The Venetian is a “fantastic asset” and Sambur said they will be “such good stewards.” He said they appreciate the legacy the Las Vegas Sands has created and “we do take it seriously and we intend to carry on their legacy.”

Apollo’s business model is to buy businesses, partner with management, grow the businesses, and sell them for a profit. The management of the properties will remain in place, Sambur said.

If all of its companies were combined, Apollo would be the 15th largest company in the U.S., Sambur said. In September, it acquired Yahoo. It owns Las Vegas slot maker PlayAGS and Great Canadian Gaming and has stakes in Ladbrokes Coral in the UK, Aliante Casino in Las Vegas, and others.

“Gaming has been quite a core strategy for years,” Sambur said. “Clearly, Caesars wasn’t our most successful investment, but everything else we’ve done in the gaming sector has been quite good – whether our new investment in Canada or PlayAGS in the heart of Las Vegas. We like the industry a lot. It’s a growth and cash-flow industry. As I looked out my window this morning, I saw all of the new construction. It’s a great reminder of how Las Vegas is continually reinventing itself.”

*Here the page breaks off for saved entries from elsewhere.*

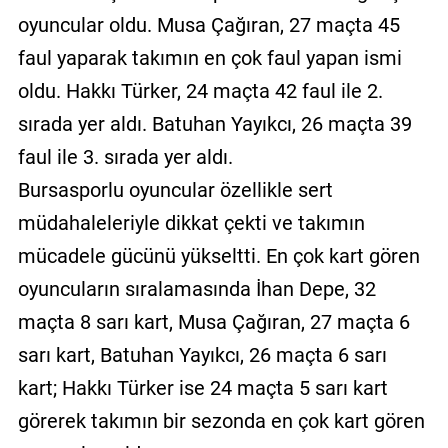
oyuncular oldu. Musa Çağıran, 27 maçta 45
faul yaparak takımın en çok faul yapan ismi
oldu. Hakkı Türker, 24 maçta 42 faul ile 2.
sırada yer aldı. Batuhan Yayıkcı, 26 maçta 39
faul ile 3. sırada yer aldı.
Bursasporlu oyuncular özellikle sert
müdahaleleriyle dikkat çekti ve takımın
mücadele gücünü yükseltti. En çok kart gören
oyuncuların sıralamasında İhan Depe, 32
maçta 8 sarı kart, Musa Çağıran, 27 maçta 6
sarı kart, Batuhan Yayıkcı, 26 maçta 6 sarı
kart; Hakkı Türker ise 24 maçta 5 sarı kart
görerek takımın bir sezonda en çok kart gören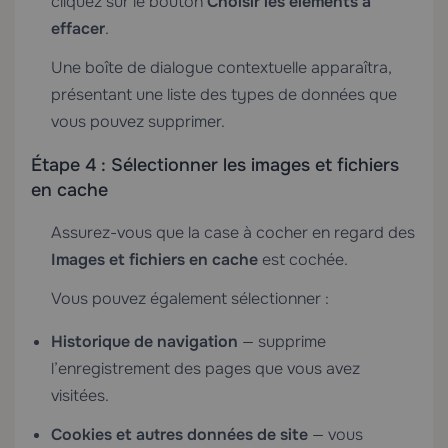
cliquez sur le bouton
Choisir les éléments à
effacer
.
Une boîte de dialogue contextuelle apparaîtra,
présentant une liste des types de données que
vous pouvez supprimer.
Étape 4 : Sélectionner les images et fichiers
en cache
Assurez-vous que la case à cocher en regard des
Images et fichiers en cache
est cochée.
Vous pouvez également sélectionner :
Historique de navigation
— supprime
l’enregistrement des pages que vous avez
visitées.
Cookies et autres données de site
— vous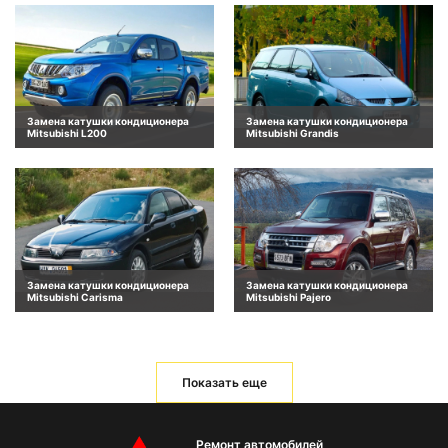
Замена катушки кондиционера
Замена катушки кондиционера
Mitsubishi L200
Mitsubishi Grandis
Замена катушки кондиционера
Замена катушки кондиционера
Mitsubishi Carisma
Mitsubishi Pajero
Показать еще
Ремонт автомобилей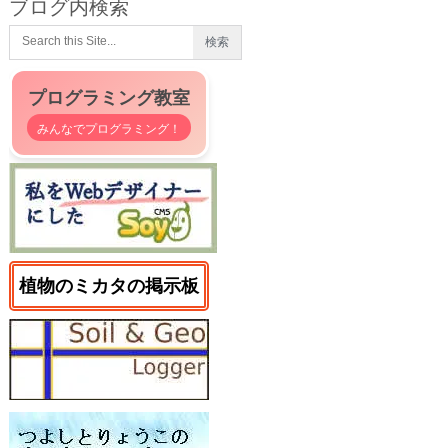
ブログ内検索
プログラミング教室
みんなでプログラミング！
植物のミカタの掲示板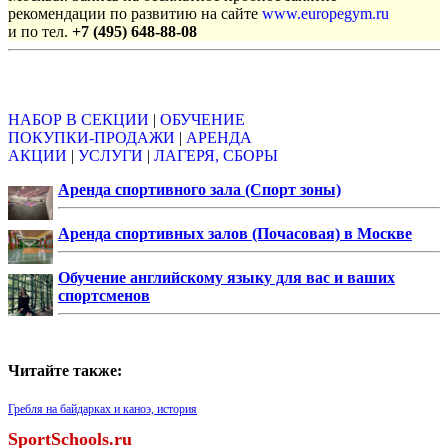
рекомендации по развитию на сайте
www.europegym.ru
и по тел.
+7 (495) 648-88-08
Объявления
НАБОР В СЕКЦИИ
|
ОБУЧЕНИЕ
ПОКУПКИ-ПРОДАЖИ
|
АРЕНДА
АКЦИИ
|
УСЛУГИ
|
ЛАГЕРЯ, СБОРЫ
Аренда спортивного зала (Спорт зоны)
Аренда спортивных залов (Почасовая) в Москве
Обучение английскому языку для вас и ваших
спортсменов
Читайте также:
Гребля на байдарках и каноэ, история
SportSchools.ru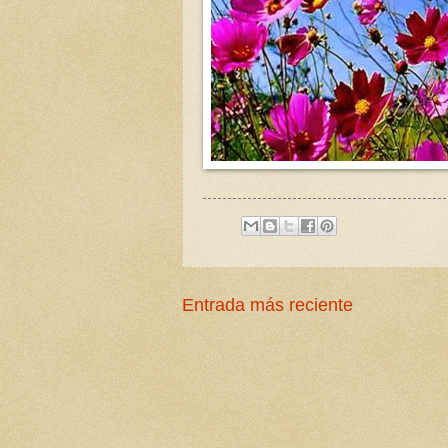
Entrada más reciente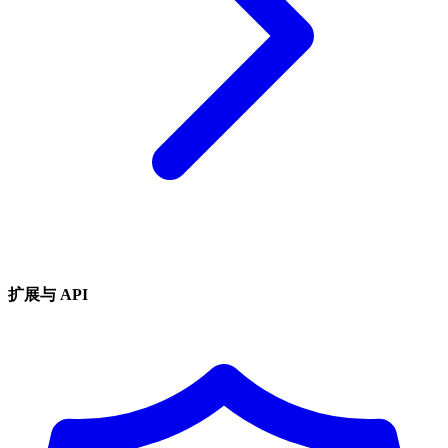
扩展与 API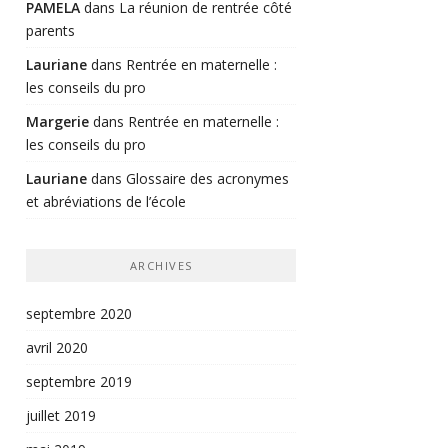
PAMELA
dans
La réunion de rentrée côté
parents
Lauriane
dans
Rentrée en maternelle :
les conseils du pro
Margerie
dans
Rentrée en maternelle :
les conseils du pro
Lauriane
dans
Glossaire des acronymes
et abréviations de l’école
ARCHIVES
septembre 2020
avril 2020
septembre 2019
juillet 2019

The Venetian/Palazzo/Expo has 7,000 rooms, 225,000 square feet of gaming space, and 2.3 million of meeting space. It’s also the site of the MSG Sphere under construction, which will open in 2023 with 17,500 seats as an entertainment venue.

“If there’s any asset that is an infrastructure asset, It’s the Venetian,” Sambur said. “It’s the fifth largest convention center in the U.S. It’s a special asset in its ability to service group meetings, large conventions, and gaming customers.”

Apollo is putting together a master plan for the property, looking for growth opportunities.

Sambur said it has significant revenue opportunities that require some capital. That includes entertainment and food and beverage offerings. There’s even the potential of online gaming, loyalty networks, and a hub-and-spoke model for the property as well.

With the economy recovering, Sambur is optimistic that business travel will pick up over time. He’s hopeful there could even be a long-term increase in business meetings, because so many employees are working remotely and need to get together for sales and organizational meetings.

The one issue that arose during the hearing concerned Leon Black, a founder of Apollo and former CEO and chairman who stepped down in March 2021. Black has been under the spotlight for his one-time business relationship with Jeffrey Epstein, the convicted sex offender who committed suicide in prison. Black’s former love interest accused him of sexual harassment and abuse; Black claimed that he was being extorted.

Board members were concerned that Black would have a role with Apollo with his 11.9% investment interest. Apollo executives maintained he would have no involvement.

Even though he recommended approval, Board member Philip Katsaros said having that level of investment raises eyebrows and they will be watching.

“We will keep a close eye on that,” Katsaros said. “I’m still not 100 percent comfortable in that regard.”

Board Chairman Brin Gibson, however, said he’s comfortable with the responses he’s received.